Multisite Phosphorylation and Switch-like Response
The haploid yeast Saccharomyces cerevisiae selects mating partners by interpreting the concentration gradient of pheromone secreted by potential mates through a network of mitogen activated protein kinase (MAPK) signalling proteins. The mating decision in yeast is an all-or-none, or switch-like, response that allows cells to filter weak pheromone signals, thus avoiding inappropriate commitment to mating by responding only at or above critical concentrations when a mate is sufficiently close. The molecular mechanisms that govern the switch-like mating decision are poorly understood. In collaboration with the lab of Stephen Michnick at the University of Montreal and Peter Swain at University of Edinburgh, we developed a model that explains the switch-like mating response (M. Malleshaiah, et al 2010 Nature 465, 101-105). Combining experiments and modeling, we showed that the switching mechanism arises from competition between the MAPK Fus3 and a phosphatase Ptc1 for control of the phosphorylation state of four sites on the scaffold protein Ste5. This competition results in a switch-like dissociation of Fus3 from Ste5 that is necessary to generate the switch-like mating response. Thus, the decision to mate is made at an early stage in the pheromone pathway and occurs rapidly, perhaps to prevent the loss of the potential mate to competitors. We argued that the architecture of the Fus3-Ste5-Ptc1 circuit generates a novel ultrasensitivity mechanism, which is robust to variations in the concentrations of these proteins. This robustness helps assure that mating can occur despite stochastic or genetic variation between individuals.
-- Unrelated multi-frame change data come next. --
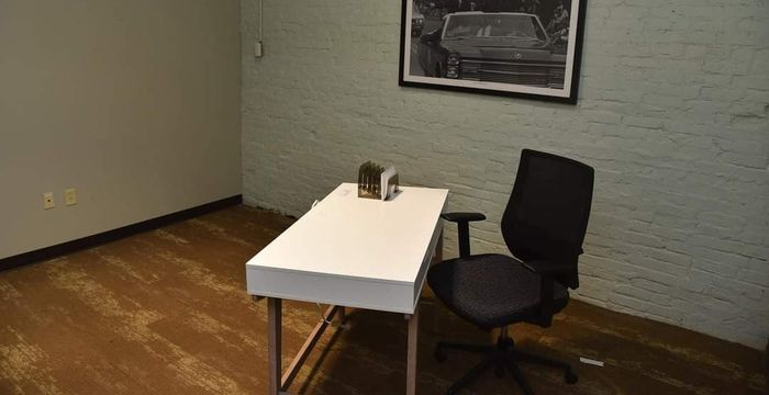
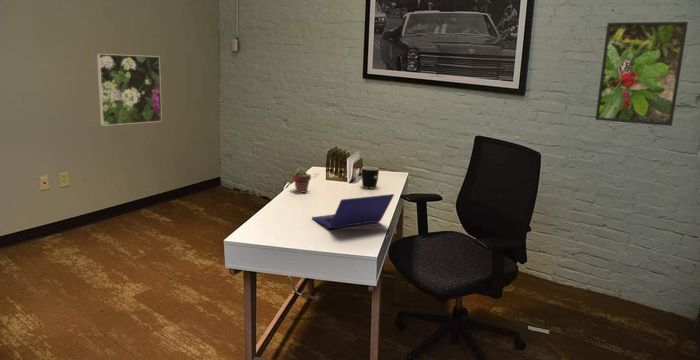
+ potted succulent [292,167,312,194]
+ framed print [96,53,163,127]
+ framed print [594,21,689,127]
+ mug [361,166,380,189]
+ laptop computer [311,193,395,229]
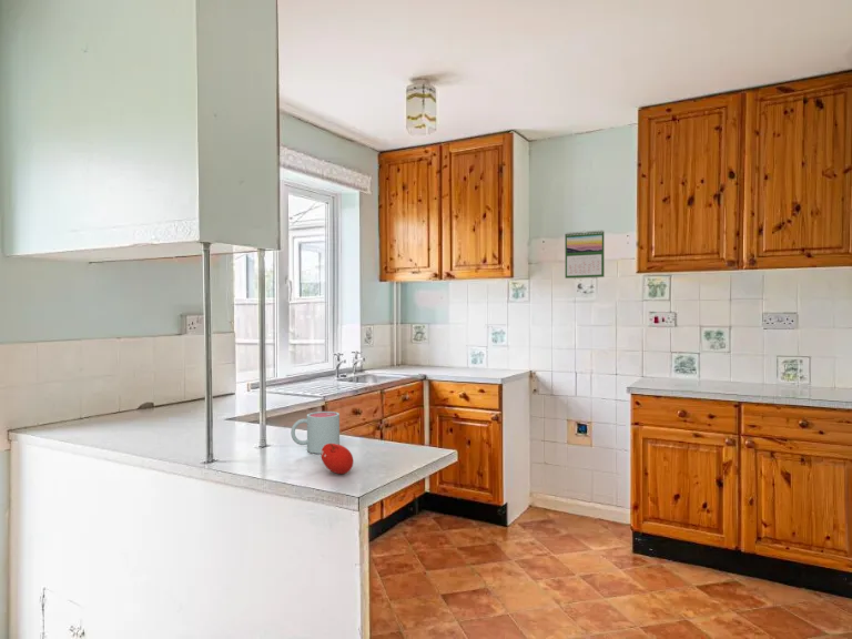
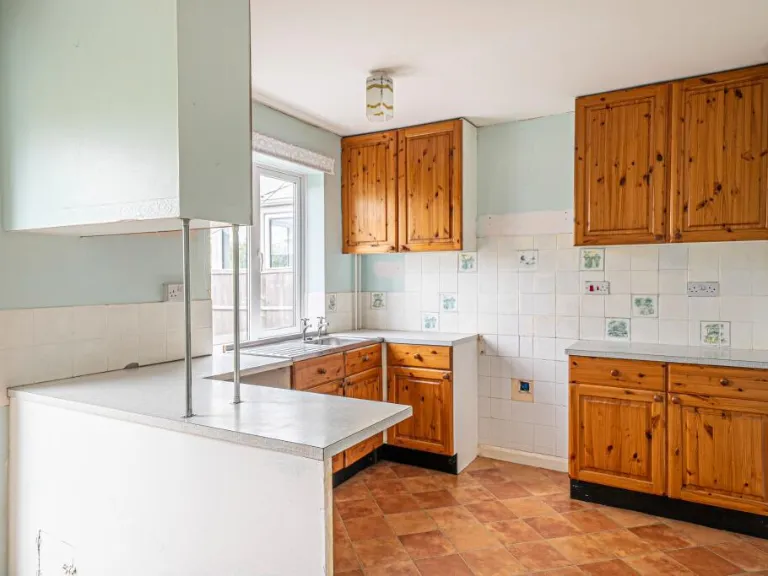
- calendar [564,229,606,280]
- fruit [320,444,354,475]
- mug [290,410,341,455]
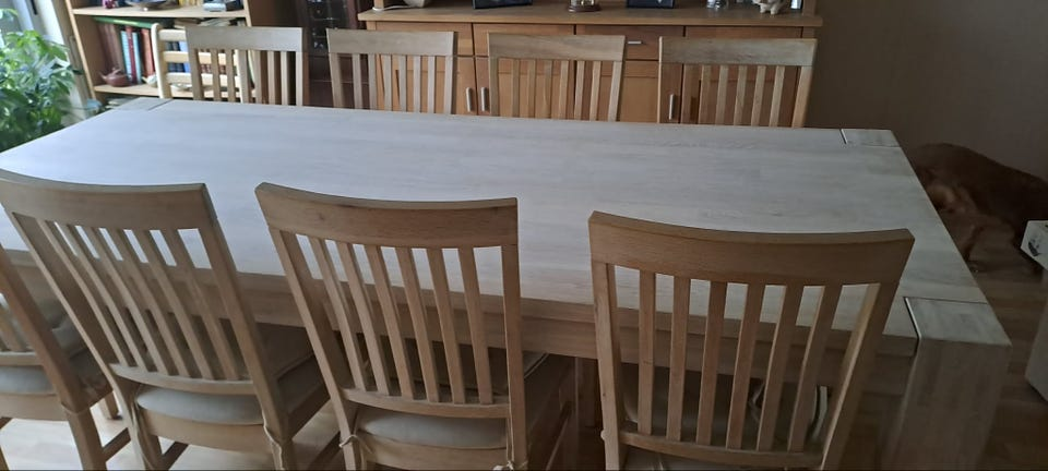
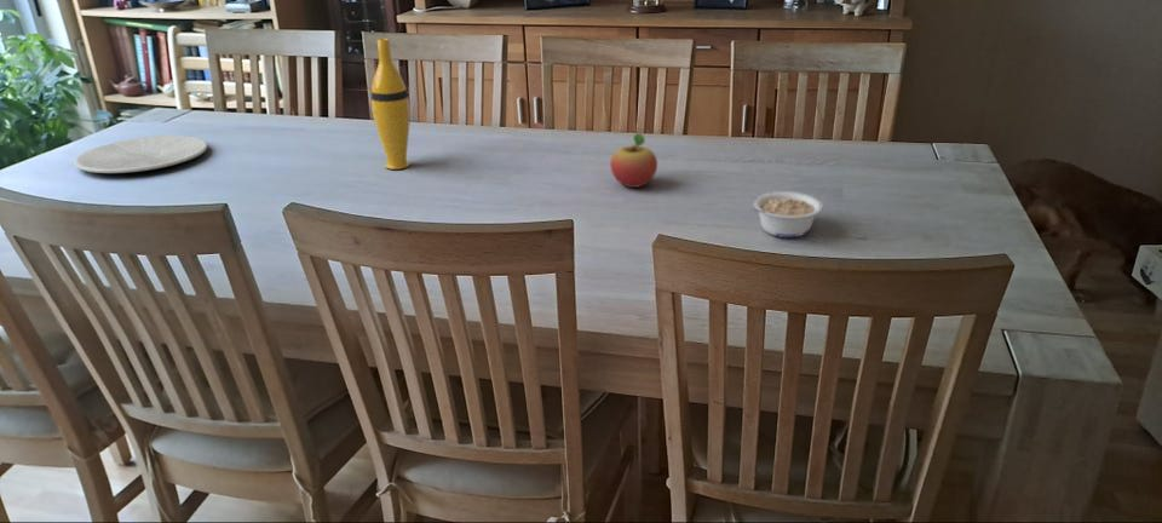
+ fruit [609,132,658,189]
+ legume [749,190,824,238]
+ vase [370,38,412,171]
+ plate [73,134,208,174]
T cell receptors have about 20 phosphorylation sites. Motivated by yeast mating pathway model, and in collaboration with Omer Dushek at Oxford we recently looked at the effect of local saturation of enzymes due to slow membrane diffusion and multisite phosphorylation (O. Dushek, et al 2011 Biophys. J. 100, 1189-1197). Through spatial and stochastic simulations we have shown that multisite phosphorylation in membrane proteins can contribute to a sharp switch like response if we allow enzymatic inactivation in our model.
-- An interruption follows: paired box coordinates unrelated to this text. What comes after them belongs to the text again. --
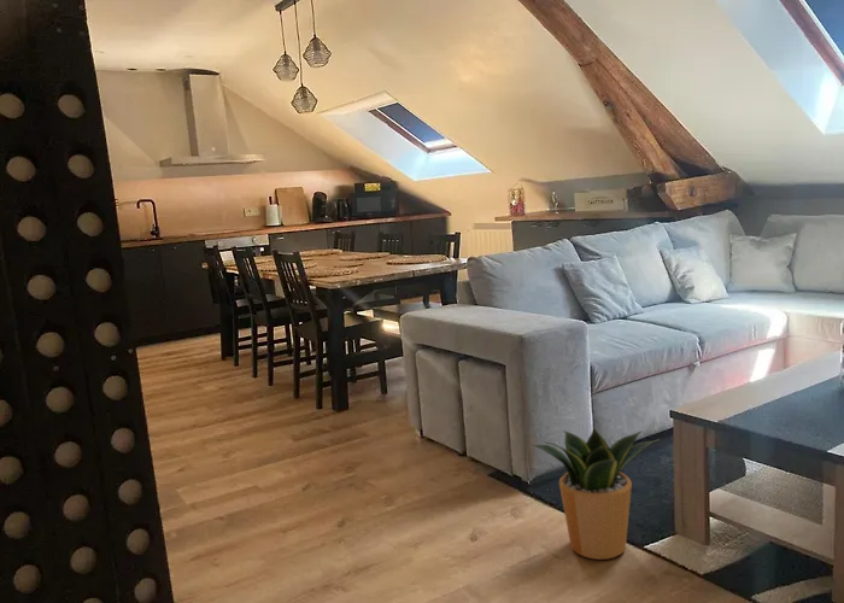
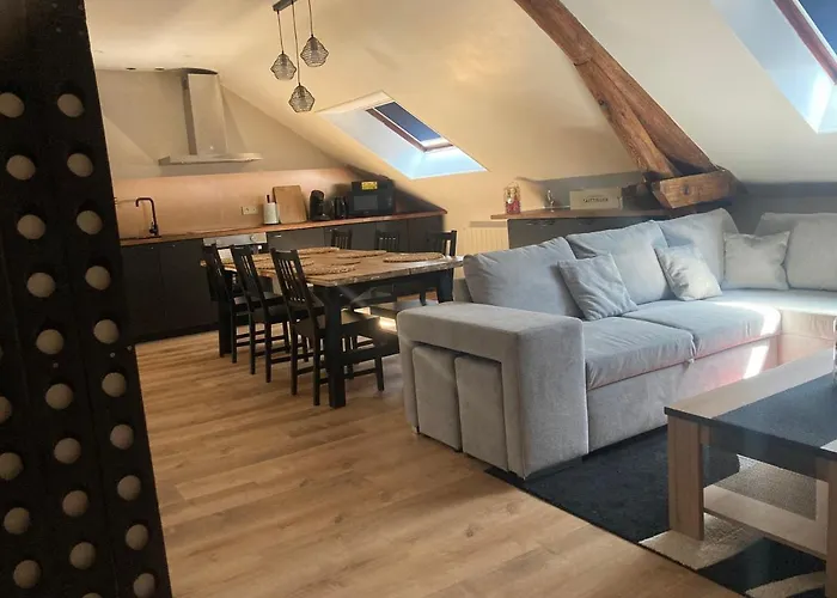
- potted plant [532,426,662,561]
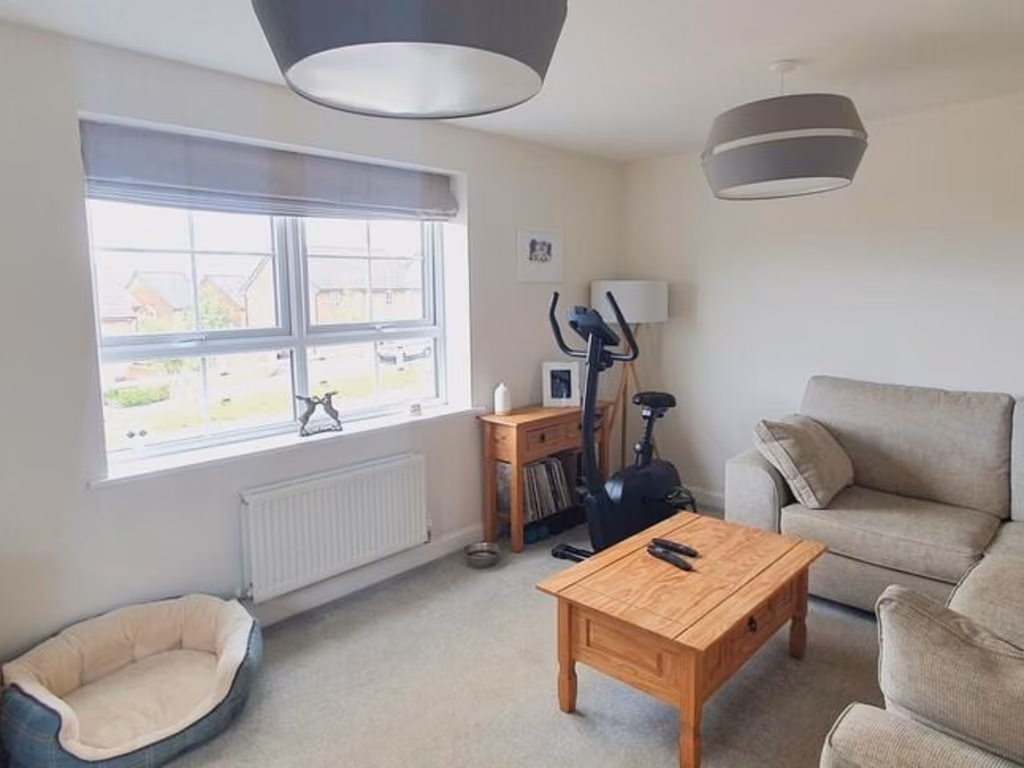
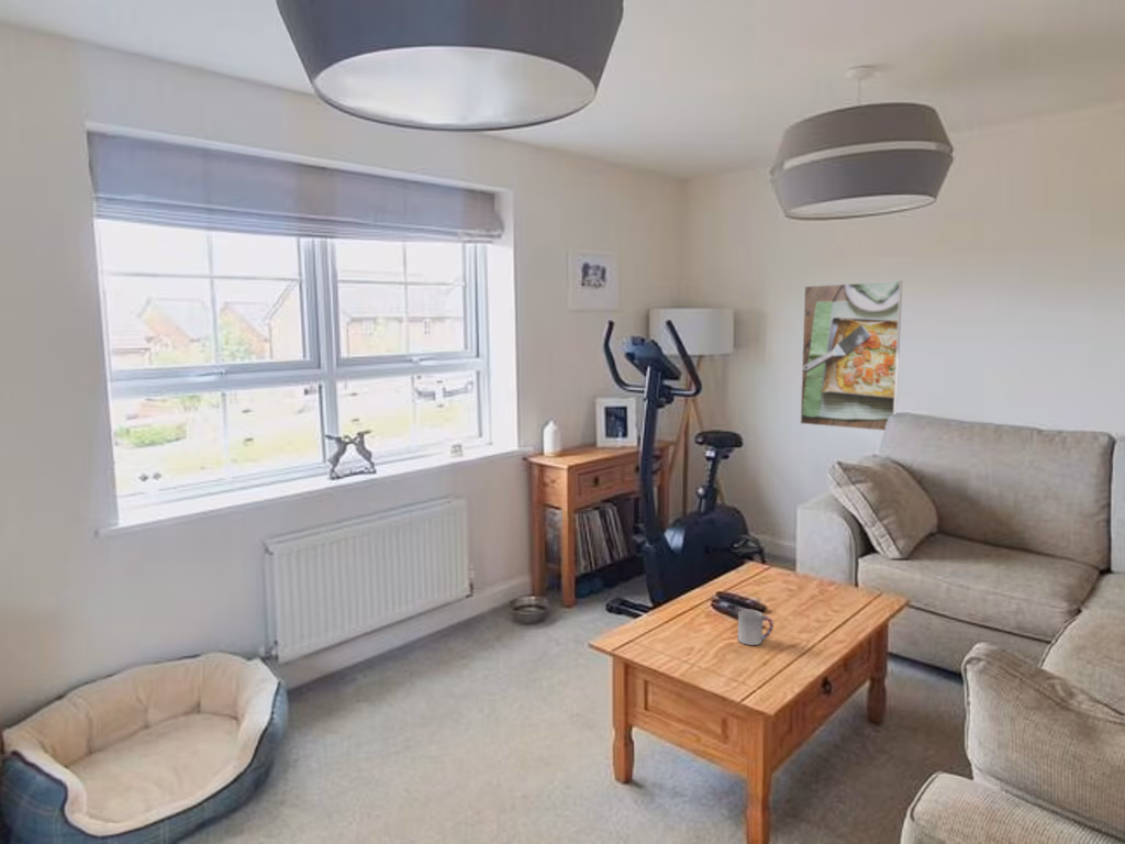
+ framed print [799,280,903,432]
+ cup [737,609,775,646]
Stochastic Gene Expression and Intrinisic and Extrinsic Noise
Although stochastic effects in biological networks have been studied extensively, most research has focused only on coefficient of variation and on intrinsic noise arising from the stochastic dynamics of the system. We presented an approximation that allows the calculation of not only the mean and variance, but also the distribution of protein numbers arising from intrinsic noise in gene expression (V Shahrezaei and PS Swain 2008 PNAS 105, 17256). To do this, we assumed that proteins decay substantially more slowly than their mRNA and conrmed that many genes satisfy this relation by using high-throughput data from budding yeast. Importantly, we found that protein distributions are in general asymmetric and may be poorly characterized only by their mean and variance.
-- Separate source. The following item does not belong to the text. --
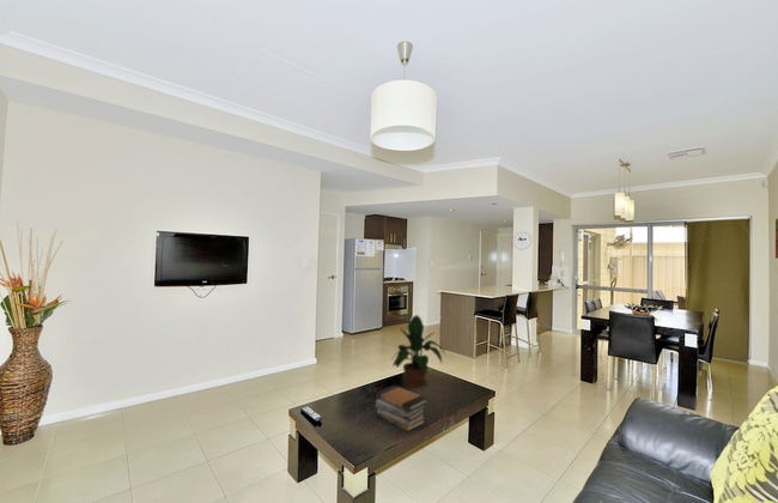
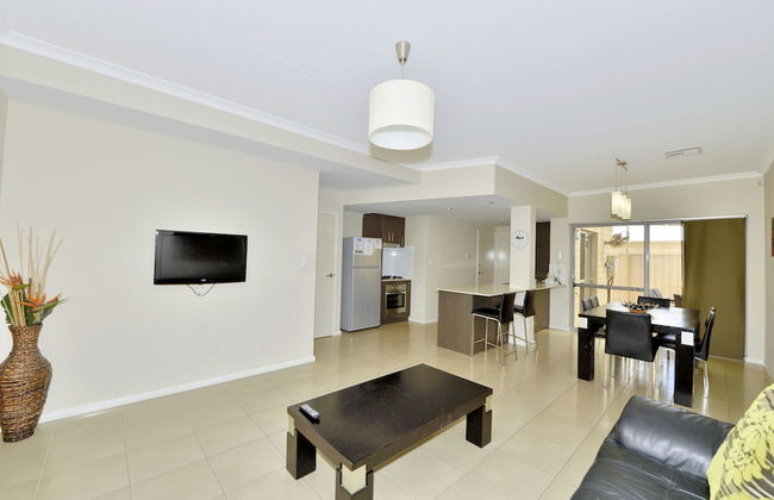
- book stack [375,384,428,432]
- potted plant [391,314,446,388]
Most studies of noise have neglected extrinsic fluctuations, which arise from the interactions of the system of interest with other stochastic systems in the cell or its environment. Yet, these fluctuations have been determined experimentally to generate most cellular variation. Such extrinsic fluctuations are non-specific, affecting many system components, and are colored, having a timescale comparable to the cell cycle. In order to include extrinsic as well as intrinsic fluctuations, we extended the standard stochastic simulation method (the Gillespie algorithm) to include time varying parameters. This enables inclusion of extrinsic fluctuations as well as intrinsic fluctua- tions. We showed that extrinsic fluctuations can profoundly affect the behavior of genetic networks: changing mean protein numbers, intrinsic noise, accelerating system response times, and combining constructively or destructively to amplify or attenuate system stochasticity (V Shahrezaei, et al, 2008 Mol Sys Biol 4, 196). In addition, these observations explained recent puzzling results from high throughput measurements of noise. Our method provides a general, dynamic and stochastic method for sensitivity analysis in biological systems and I believe it will become very useful for modeling biochemical networks in the presence of external fluctuations.